Provided text ::
╭──
# Polydome Calf Hutches



## trnubian (Mar 19, 2005)

Does anyone know of where I can get Polydome Calf hutches near or in Indiana? We use them for shelters for our Nubian Bucks (Male goats). We don't want to build a seperate barn to keep them out of our doe(Feamle goats) milking barn.
They make wonderful goat shelters, but I can't find anymore. Any info would be appreciated.


----------



## Carol K (May 10, 2002)

I'm sure if you have a Tractor Supply they may carry them, if not they will order them for you. Or check with one of your local Dairies, they always use them so would know where to get them. I use one for my pigs, they are sooo handy.

Carol


----------



## john in la (Jul 15, 2005)

Since you specified "Polydome" I assume you are talking about the newer design of hutches. Polydome has a web site. I would search out their site and e-mail them to ask for dealers in your location.

I have heard Polydomes are great for calves because you can lock them in; but do not see the advantage for a goat that can come and go as it pleases.

Now if you meant the poly square hutches you can get them at any dairy supply store or large feed stores can order them for you.


----------



## Christina R. (Apr 22, 2004)

I know farmtek has quite a few hutches, but I don't know if they are the polydome type. Their site is www.farmtek.com


----------



## trnubian (Mar 19, 2005)

Thanks for the info! 

I meant the the Poly dome hutches. We like them because they are circular and have fewer flat surfaces than the square ones. Goats like to jump up and climb on everything, and they tend to have more trouble climbing on the polydomes, therfore saving the lasting time of the structure.
╰──
Data excerpts ::
╭──
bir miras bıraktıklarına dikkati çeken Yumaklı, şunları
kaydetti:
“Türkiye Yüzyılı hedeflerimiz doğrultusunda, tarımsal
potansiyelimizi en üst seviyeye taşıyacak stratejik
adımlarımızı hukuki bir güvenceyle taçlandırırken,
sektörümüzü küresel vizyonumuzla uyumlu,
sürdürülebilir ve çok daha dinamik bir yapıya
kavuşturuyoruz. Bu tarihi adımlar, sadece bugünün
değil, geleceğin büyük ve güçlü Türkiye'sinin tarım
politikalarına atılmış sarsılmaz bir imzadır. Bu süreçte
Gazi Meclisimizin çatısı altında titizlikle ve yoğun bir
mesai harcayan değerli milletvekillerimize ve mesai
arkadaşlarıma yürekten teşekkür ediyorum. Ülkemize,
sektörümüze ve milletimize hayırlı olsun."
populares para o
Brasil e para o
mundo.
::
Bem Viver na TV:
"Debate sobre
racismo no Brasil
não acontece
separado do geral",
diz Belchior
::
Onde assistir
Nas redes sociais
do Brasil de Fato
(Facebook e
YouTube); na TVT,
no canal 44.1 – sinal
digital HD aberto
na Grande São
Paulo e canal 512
╰──
Requirement 1 :: Give each distinct poster name that appears in the Polydome calf hutch thread.
Requirement 2 :: In the Polydome calf hutch thread, which animals does Carol K keep in her hutch?
Requirement 3 :: Extend the Polydome calf hutch thread beyond its final post.

Reply 1 :: trnubian, Carol K, john in la, Christina R.

Reply 2 :: Pigs.

Reply 3 ::
They are very well ventalated which goats HAVE to have or can easily get pnemonia. Also, in the winter if a short board is put down at the entrance to help keep drafts out, and a flap is put on the entrance, it is very warm because the sunlight comes through the hutch. It also helps if they have a buddy to snuggle up with in the winter too!


----------



## john in la (Jul 15, 2005)

Here is the web site for polydome.

http://polydome.com/calf_nursery.html


----------



## lgslgs (May 30, 2005)

We use the Poly Jumbo Hutch and the bigger one (we call it the Poly Humongo Hutch) for our goats and calf. We're in Ohio, but order them from Loyal & Roth in Wisconsin. http://www.loyal-roth.com/Calf-Hutches.html We put plastic flap doors on Humongo hutch.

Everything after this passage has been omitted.